The derivation and analysis of future human action (FHA) safety scenarios is described in detail in NAB 24‑09 (Nagra 2024r). Two FHA safety scenarios are formulated and propagated to the analysis of radiological consequences based on a detailed FHA FEP review and discussion.
-
Direct hit by a deep borehole
Drilling a deep borehole is deemed a plausible action at the site that could in principle put humans and the environment at risk. The propagated safety scenario (FHA-1) considers two variants, where the borehole penetrates either an HLW emplacement drift (FHA-1a) or an L/ILW emplacement cavern (FHA-1b), as illustrated in Fig. 7‑8.
Fig. 7‑8:Pathways for radionuclide transport along boreholes in the FHA-1 safety scenario
The borehole safety scenario assumes a continuous borehole through the CRZ and through either the HLW or the L/ILW repository section down into an underlying deep aquifer to allow for advective flow through the borehole. During drilling, contaminated material could be recovered with the drill mud and, with no knowledge of the possible danger, be disposed of in a gravel pit, from where dissolved radionuclides could enter the local biosphere aquifer. Additionally, deep groundwater and radionuclides could migrate through the borehole, which is assumed to remain open and is assigned various flow rates. Both exposure pathways are considered conservatively in a cumulated way.
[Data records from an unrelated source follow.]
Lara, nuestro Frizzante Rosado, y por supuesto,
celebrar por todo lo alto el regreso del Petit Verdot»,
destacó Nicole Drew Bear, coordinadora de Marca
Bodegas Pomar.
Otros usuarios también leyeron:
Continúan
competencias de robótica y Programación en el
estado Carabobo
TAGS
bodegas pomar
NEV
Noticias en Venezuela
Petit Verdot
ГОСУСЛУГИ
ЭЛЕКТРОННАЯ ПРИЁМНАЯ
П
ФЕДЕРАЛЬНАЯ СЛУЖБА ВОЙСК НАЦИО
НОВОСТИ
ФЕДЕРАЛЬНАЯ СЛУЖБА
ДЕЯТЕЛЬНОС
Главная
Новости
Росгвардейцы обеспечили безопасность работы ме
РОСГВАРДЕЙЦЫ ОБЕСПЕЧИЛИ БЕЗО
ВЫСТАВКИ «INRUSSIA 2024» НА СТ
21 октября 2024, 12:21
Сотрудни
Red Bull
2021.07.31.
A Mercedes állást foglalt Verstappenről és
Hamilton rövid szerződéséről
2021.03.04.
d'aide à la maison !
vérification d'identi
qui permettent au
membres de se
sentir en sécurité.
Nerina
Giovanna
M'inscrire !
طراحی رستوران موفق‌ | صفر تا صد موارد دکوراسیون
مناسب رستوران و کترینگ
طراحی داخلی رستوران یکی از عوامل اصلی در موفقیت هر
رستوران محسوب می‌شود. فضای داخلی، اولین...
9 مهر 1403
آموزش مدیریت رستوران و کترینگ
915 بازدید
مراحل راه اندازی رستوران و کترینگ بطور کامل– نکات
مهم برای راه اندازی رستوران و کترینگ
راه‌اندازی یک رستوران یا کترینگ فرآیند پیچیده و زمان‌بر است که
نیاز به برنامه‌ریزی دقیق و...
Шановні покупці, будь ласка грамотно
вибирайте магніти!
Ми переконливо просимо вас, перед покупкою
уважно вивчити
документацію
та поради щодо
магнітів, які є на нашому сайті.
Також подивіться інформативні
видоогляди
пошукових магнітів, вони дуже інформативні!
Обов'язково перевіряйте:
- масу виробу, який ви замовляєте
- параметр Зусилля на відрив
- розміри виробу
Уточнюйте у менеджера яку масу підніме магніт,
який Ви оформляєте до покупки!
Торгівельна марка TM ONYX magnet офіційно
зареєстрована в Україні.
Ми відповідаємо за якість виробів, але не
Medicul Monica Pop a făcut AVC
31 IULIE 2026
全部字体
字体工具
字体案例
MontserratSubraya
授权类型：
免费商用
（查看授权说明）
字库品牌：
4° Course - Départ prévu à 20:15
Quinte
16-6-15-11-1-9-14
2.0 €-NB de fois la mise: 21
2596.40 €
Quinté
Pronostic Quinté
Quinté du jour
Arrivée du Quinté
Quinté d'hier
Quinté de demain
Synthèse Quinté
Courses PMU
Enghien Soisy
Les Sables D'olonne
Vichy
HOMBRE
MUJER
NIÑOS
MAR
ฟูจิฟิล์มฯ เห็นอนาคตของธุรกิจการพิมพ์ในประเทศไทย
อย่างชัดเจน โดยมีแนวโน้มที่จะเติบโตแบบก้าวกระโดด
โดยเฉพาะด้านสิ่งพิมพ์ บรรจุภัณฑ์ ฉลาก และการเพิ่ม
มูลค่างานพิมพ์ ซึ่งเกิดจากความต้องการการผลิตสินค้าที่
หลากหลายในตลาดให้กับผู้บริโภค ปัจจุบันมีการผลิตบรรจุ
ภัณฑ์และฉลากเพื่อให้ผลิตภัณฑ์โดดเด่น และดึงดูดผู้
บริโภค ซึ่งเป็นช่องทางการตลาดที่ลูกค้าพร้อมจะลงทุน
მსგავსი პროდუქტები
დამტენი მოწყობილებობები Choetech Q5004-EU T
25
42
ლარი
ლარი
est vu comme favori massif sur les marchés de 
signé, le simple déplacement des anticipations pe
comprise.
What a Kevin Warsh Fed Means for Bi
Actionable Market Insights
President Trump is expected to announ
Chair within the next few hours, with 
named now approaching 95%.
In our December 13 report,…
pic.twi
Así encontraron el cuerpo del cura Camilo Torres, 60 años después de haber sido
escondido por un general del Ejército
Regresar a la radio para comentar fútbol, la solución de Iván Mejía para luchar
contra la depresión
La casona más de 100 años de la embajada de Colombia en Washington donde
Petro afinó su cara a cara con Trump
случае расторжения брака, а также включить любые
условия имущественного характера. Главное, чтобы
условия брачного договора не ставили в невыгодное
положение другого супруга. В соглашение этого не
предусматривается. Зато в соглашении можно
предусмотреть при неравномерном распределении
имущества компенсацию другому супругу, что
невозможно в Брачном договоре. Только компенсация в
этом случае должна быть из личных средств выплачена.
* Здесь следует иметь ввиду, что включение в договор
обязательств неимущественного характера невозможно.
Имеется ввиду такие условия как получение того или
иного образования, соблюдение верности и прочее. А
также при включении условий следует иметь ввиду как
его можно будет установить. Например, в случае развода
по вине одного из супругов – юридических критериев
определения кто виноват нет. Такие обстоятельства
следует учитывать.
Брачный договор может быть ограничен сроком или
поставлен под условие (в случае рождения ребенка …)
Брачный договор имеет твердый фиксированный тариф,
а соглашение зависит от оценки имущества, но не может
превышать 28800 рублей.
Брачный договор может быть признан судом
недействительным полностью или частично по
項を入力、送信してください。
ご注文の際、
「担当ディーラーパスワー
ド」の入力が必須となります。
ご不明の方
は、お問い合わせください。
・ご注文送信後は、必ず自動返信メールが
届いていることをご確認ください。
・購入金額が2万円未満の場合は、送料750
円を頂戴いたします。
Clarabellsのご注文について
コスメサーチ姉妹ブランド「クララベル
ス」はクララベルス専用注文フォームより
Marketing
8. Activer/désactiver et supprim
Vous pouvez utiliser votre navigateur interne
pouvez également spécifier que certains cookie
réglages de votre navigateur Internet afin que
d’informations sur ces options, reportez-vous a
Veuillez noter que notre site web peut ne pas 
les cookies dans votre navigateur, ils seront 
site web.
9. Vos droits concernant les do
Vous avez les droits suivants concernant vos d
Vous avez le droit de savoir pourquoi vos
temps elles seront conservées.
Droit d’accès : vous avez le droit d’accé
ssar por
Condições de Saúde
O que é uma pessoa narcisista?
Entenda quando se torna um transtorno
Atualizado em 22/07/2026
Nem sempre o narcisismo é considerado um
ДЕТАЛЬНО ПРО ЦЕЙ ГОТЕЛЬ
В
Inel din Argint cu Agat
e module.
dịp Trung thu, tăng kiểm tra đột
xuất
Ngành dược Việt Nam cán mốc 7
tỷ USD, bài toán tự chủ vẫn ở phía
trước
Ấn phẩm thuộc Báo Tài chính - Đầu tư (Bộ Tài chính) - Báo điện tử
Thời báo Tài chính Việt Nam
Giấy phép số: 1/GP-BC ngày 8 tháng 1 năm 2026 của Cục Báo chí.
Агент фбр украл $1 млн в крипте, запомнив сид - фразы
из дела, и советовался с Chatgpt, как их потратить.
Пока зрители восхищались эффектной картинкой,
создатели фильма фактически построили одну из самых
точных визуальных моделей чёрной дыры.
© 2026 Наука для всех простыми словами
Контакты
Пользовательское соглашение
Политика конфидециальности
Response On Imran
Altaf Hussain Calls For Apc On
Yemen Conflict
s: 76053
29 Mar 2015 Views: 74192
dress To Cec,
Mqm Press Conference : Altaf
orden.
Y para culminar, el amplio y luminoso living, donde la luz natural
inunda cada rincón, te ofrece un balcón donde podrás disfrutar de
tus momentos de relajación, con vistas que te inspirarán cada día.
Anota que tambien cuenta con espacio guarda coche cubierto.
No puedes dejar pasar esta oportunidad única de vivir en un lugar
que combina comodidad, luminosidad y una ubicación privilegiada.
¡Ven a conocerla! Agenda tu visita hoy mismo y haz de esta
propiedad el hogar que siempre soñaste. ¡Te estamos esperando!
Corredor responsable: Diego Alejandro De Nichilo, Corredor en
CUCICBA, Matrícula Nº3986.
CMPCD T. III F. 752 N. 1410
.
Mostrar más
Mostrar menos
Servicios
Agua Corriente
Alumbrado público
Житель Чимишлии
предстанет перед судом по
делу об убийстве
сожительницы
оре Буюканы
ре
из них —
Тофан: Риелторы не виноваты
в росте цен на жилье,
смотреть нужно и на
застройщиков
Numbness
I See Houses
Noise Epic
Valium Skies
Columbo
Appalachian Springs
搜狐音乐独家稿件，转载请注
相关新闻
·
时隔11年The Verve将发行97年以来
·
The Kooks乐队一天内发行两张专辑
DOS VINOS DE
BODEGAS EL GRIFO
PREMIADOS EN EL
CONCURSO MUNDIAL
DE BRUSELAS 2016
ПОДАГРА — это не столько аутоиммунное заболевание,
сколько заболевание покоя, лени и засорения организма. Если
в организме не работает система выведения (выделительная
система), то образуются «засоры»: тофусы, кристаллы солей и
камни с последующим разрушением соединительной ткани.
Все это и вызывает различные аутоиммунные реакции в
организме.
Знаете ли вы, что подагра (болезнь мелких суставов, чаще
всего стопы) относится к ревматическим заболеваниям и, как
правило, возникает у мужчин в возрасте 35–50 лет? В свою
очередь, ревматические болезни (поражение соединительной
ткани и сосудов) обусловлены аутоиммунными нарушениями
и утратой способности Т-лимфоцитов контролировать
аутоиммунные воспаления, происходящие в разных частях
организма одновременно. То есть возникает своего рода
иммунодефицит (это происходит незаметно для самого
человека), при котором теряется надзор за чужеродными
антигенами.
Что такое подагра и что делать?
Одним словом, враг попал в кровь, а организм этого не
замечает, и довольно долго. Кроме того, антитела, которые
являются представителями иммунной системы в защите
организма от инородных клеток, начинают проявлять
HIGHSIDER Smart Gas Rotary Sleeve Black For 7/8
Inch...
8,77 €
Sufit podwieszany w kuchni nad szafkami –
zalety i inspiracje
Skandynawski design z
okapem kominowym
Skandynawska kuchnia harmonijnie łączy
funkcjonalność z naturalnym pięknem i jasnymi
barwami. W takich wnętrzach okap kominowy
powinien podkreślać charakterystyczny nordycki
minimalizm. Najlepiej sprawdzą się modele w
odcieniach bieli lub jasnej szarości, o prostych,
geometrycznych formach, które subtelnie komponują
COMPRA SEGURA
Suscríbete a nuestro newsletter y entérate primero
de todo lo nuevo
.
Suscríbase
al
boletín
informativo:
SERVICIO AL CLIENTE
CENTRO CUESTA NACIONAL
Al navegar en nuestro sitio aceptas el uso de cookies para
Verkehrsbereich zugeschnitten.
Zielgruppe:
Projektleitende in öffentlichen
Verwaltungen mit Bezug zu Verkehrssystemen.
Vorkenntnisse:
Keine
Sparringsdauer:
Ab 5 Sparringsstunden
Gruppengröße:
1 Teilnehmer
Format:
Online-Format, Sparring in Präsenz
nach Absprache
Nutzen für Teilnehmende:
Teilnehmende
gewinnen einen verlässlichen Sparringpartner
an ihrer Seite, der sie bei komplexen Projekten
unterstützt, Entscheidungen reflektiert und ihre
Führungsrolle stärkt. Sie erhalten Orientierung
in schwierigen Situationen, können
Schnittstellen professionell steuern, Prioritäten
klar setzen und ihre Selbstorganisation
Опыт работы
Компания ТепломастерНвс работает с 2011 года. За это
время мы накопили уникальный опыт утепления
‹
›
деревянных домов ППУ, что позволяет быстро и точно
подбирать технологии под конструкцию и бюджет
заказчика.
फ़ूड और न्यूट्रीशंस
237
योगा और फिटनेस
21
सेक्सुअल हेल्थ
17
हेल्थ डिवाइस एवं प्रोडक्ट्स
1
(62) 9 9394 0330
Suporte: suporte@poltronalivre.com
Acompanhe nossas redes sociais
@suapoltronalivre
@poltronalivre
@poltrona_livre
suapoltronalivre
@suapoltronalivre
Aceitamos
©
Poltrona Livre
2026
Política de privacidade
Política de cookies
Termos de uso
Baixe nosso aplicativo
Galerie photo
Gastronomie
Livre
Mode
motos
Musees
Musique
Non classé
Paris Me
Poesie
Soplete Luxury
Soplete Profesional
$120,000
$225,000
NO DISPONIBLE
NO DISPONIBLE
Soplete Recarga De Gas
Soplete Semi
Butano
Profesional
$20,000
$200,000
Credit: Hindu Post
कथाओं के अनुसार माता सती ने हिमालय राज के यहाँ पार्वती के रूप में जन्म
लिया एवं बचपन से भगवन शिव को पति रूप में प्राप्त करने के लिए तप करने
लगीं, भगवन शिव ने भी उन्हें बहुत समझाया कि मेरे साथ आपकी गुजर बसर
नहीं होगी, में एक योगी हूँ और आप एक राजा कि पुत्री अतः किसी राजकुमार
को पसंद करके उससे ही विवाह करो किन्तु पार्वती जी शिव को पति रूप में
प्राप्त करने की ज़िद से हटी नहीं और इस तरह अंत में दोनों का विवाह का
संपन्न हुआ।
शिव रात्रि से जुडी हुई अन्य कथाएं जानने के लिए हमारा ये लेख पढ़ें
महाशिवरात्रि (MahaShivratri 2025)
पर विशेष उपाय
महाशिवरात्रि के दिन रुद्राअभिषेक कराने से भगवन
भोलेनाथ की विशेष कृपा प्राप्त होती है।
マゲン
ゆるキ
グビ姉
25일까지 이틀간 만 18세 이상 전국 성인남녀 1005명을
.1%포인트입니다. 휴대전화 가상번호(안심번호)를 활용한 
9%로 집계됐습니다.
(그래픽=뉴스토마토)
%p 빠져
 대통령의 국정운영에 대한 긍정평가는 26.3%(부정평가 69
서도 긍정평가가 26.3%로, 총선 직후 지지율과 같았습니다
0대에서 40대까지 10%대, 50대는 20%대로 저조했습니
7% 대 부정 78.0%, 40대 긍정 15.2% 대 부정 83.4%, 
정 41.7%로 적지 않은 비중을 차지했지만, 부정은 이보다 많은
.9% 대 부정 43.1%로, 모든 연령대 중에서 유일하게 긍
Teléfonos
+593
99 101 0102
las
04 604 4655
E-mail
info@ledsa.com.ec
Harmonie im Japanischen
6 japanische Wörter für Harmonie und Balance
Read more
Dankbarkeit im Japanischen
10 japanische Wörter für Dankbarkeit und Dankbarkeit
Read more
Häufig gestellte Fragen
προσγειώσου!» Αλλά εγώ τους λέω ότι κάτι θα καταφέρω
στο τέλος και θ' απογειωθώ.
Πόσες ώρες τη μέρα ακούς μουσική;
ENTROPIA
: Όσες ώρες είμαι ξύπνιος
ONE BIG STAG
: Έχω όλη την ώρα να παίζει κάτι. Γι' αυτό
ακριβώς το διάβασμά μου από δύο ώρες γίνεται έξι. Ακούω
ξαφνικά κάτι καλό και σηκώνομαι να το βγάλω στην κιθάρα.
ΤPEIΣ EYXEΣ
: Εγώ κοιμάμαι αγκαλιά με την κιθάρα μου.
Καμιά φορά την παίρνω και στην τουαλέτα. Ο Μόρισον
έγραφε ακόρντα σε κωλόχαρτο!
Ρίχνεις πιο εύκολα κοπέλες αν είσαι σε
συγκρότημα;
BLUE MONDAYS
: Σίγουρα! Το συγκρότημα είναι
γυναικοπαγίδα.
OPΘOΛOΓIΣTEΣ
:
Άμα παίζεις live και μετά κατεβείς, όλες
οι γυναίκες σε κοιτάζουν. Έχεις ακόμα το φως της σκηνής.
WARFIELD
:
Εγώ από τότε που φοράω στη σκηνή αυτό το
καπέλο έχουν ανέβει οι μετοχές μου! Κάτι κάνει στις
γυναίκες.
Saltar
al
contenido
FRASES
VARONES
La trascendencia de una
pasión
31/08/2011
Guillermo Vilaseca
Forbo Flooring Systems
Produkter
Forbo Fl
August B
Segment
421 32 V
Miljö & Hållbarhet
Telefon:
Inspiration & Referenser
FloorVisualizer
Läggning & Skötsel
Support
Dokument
For the HLW FHA-1 variant, the borehole is assumed to penetrate an SF disposal canister. The calculation case (labelled as FHA-1a-DH-Diss) assesses the subsequent transport of dissolved radionuclides via the aqueous phase. A two-phase flow calculation that accounts for 14C in the form of methane is performed separately for the situation (FHA-1a-DH-Vol).
For L/ILW, the scenario assumes a borehole penetration of an L/ILW emplacement cavern. Three calculation cases are defined to account for the consequences of a waste package hit as well as for the consequences of penetrating a cavern. One calculation case focuses on a direct hit of a single waste package (FHA-1b-WP-Diss), from which contaminated material could be recovered with the drill mud and disposed of in a gravel pit, from where dissolved radionuclides could be transported to the local biosphere aquifer. The other two calculation cases assume that all radionuclides are homogenously distributed within the cavern and could be released via a preferred pathway along the borehole; one case focuses on the aqueous phase (FHA-1b-PFP-Diss), while the other considers two-phase flow with a focus on 14C in the form of methane (FHA-1b-PFP-Vol).
-
Repository abandonment
This FHA safety scenario (FHA-2) addresses the abandonment of the repository during the monitoring phase, when all waste material is below ground but backfilling, sealing and closure of the tunnels and shafts are incomplete. It is assumed that groundwater entry through the open structures accelerates resaturation and leads to enhanced radionuclide transport through the shafts. Both dissolved radionuclides (FHA-2-Diss) and volatile radionuclide (FHA-2-Vol) are considered. The radiological impact is evaluated for the highly soluble, and dose-dominating, radionuclide I-129, and the volatile form (methane) of 14C.